* [Consigne] Veuillez recopier fidèlement un passage de l'extrait ci-dessous sur les demandes visant la société Crédit Lyonnais. Commencez aux mots qui contiennent « En tout état » et arrêtez-vous après « instance et d'appel. ».

* [Extrait du document]
○ ○ ○ ○ ○

Subsidiairement, si par impossible la substitution des intérêts légaux aux intérêts conventionnels devait être écartée :

prononcer la déchéance totale du droit aux intérêts conventionnels du prêt 40033312U7WA11EH souscrit auprès de la société Crédit Lyonnais par Mme [G],

prononcer la déchéance totale du droit aux intérêts conventionnels du prêt 40033312U7WA12EH souscrit auprès de la société Crédit Lyonnais par Mme [G],

prononcer la déchéance totale du droit aux intérêts conventionnels de l'avenant au prêt 40033312U7WA12EH conclu suivant offre en date du 30 novembre 2016 auprès de la société Crédit Lyonnais par Mme [G],

prononcer la déchéance totale du droit aux intérêts conventionnels de l'avenant au prêt 40033312U7WA11EH conclu suivant offre en date du 17 janvier 2017 auprès de la société Crédit Lyonnais par Mme [E].

En tout état de cause,

condamner la société Crédit Lyonnais à rembourser à Mme [G] la part d'intérêts indûment prélevée par le jeu de la pratique du diviseur 360 au titre des échéances rompues,

condamner la société Crédit Lyonnais à payer à Mme [G] la somme de 10.000 euros à titre de dommages et intérêts pour manquement à l'obligation de loyauté contractuelle,

condamner la société Crédit Lyonnais à payer à Mme [G] la somme de 6.000 euros au titre de l'article 700 du code de procédure civile,

rejeter toutes demandes et prétentions contraires de la société Crédit Lyonnais,

condamner la société Crédit Lyonnais aux entiers dépens de première instance et d'appel.

○ ○ ○ ○ ○

* [Données d'entrée]

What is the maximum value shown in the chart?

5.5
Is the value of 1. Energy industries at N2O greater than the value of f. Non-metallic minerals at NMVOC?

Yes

○ ○ ○ ○ ○

* [Réponse ci-dessous]
En tout état de cause,

condamner la société Crédit Lyonnais à rembourser à Mme [G] la part d'intérêts indûment prélevée par le jeu de la pratique du diviseur 360 au titre des échéances rompues,

condamner la société Crédit Lyonnais à payer à Mme [G] la somme de 10.000 euros à titre de dommages et intérêts pour manquement à l'obligation de loyauté contractuelle,

condamner la société Crédit Lyonnais à payer à Mme [G] la somme de 6.000 euros au titre de l'article 700 du code de procédure civile,

rejeter toutes demandes et prétentions contraires de la société Crédit Lyonnais,

condamner la société Crédit Lyonnais aux entiers dépens de première instance et d'appel.